« Que sait-on du travail ? » : l’intensification du travail, principale suspecte de la dégradation de la santé des salariés

« Que sait-on du travail ? » : l’intensification du travail, principale suspecte de la dégradation de la santé des salariés

37 % : c’est, en 2019, la part des salariés français qui jugent ne pas être capables de faire le même travail jusqu’à la retraite. Les métiers le plus souvent qualifiés d’« insoutenables » sont aussi les moins qualifiés, et les plus exposés aux risques physiques et psychosociaux, sources d’accidents du travail et de maladies professionnelles, apprend-on à la lecture des chiffres de l’enquête « Conditions de travail » du ministère du travail.

Dans sa contribution au projet de médiation scientifique « Que sait-on du travail ?  » du Laboratoire interdisciplinaire d’évaluation des politiques publiques (Liepp), diffusé en collaboration avec les Presses de Sciences Po sur la chaîne emploi du site Lemonde.fr., le sociologue Arnaud Mias interroge les causes persistantes de la dégradation de la santé des travailleurs français.

Selon le chercheur, c’est avant tout l’organisation du travail qui engendre mécaniquement des risques professionnels.

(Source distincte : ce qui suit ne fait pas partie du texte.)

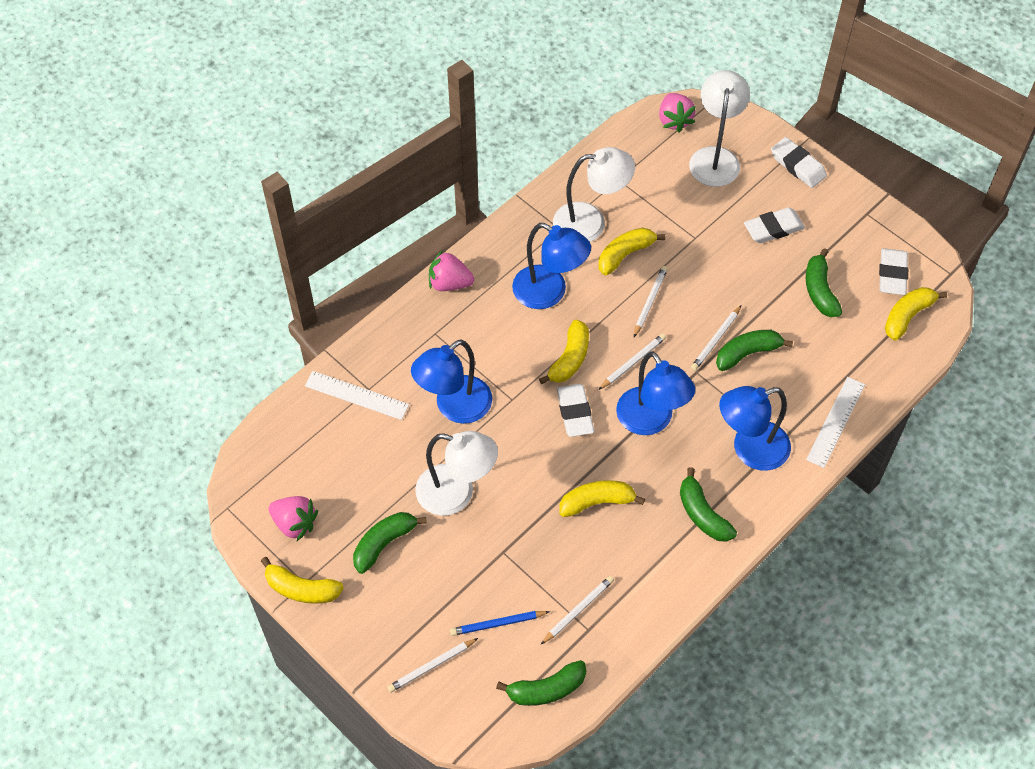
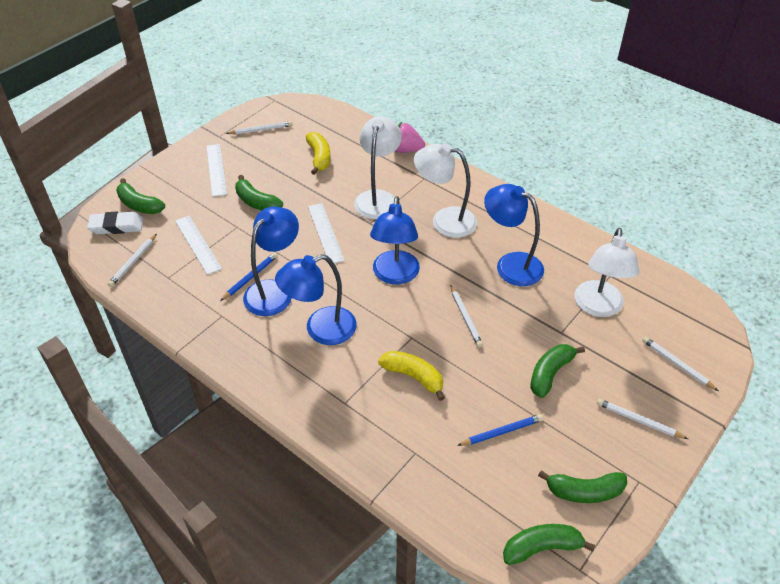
blue pencil: [450,611,550,636] = 1 -> [220,252,278,301] [457,414,543,446] = 2
pink strawberry: [269,496,318,541] [429,251,474,291] [659,93,696,132] = 3 -> [395,122,425,153] = 1
white eraser: [557,384,594,437] [744,207,805,243] [771,137,827,188] [879,248,908,295] = 4 -> [87,212,143,234] = 1
white ruler: [305,371,409,420] [806,377,865,468] = 2 -> [175,216,222,275] [206,144,227,197] [308,203,345,263] = 3
yellow banana: [261,557,344,604] [539,320,589,384] [560,480,645,517] [599,228,665,275] [885,287,947,341] = 5 -> [306,132,330,175] [378,351,445,401] = 2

Convoquant des travaux de différentes disciplines, il insiste sur l’intensification du travail depuis les années 1980-1990, qui « traduit la multiplication des contraintes pesant sur le travail ». Il pointe la juxtaposition délétère des innovations managériales à la fois industrielles et marchandes : les salariés ont des cadences à tenir et des délais stricts à respecter… mais doivent en même temps s’adapter à la clientèle et à l’imprévu. Cette contradiction est venue rogner les marges de manœuvre dont disposaient les salariés pour adapter leur travail à leur situation personnelle.

Moins de médecins et d’inspecteurs du travail

En plus d’influer négativement sur l’autonomie et le sentiment de reconnaissance, cette intensification dégrade leur santé. Malgré les politiques de prévention, les accidents du travail et les maladies professionnelles restent à un niveau élevé : en 2019, on dénombre 783 600 accidents du travail avec au moins un jour d’arrêt, dont 790 mortels, et 49 505 maladies reconnues d’origine professionnelle. Ces dernières sont même sous-déclarées : malgré leur enrichissement progressif, les tableaux indiquant les pathologies « éligibles » excluent un certain nombre de maux : « l’instrument paraît totalement inadapté aux enjeux sanitaires actuels », commente l’auteur. Seuls 300 cancers sont reconnus chaque année comme maladies professionnelles, alors que le nombre de cancers liés au travail serait au moins vingt fois supérieur.

« Tout se passe comme si notre système productif devait inéluctablement générer un contingent stable d’accidents du travail », s’étonne le chercheur. Certains profils, comme les travailleurs de la sous-traitance ou de l’intérim, sont davantage exposés aux problèmes de santé causés par le travail.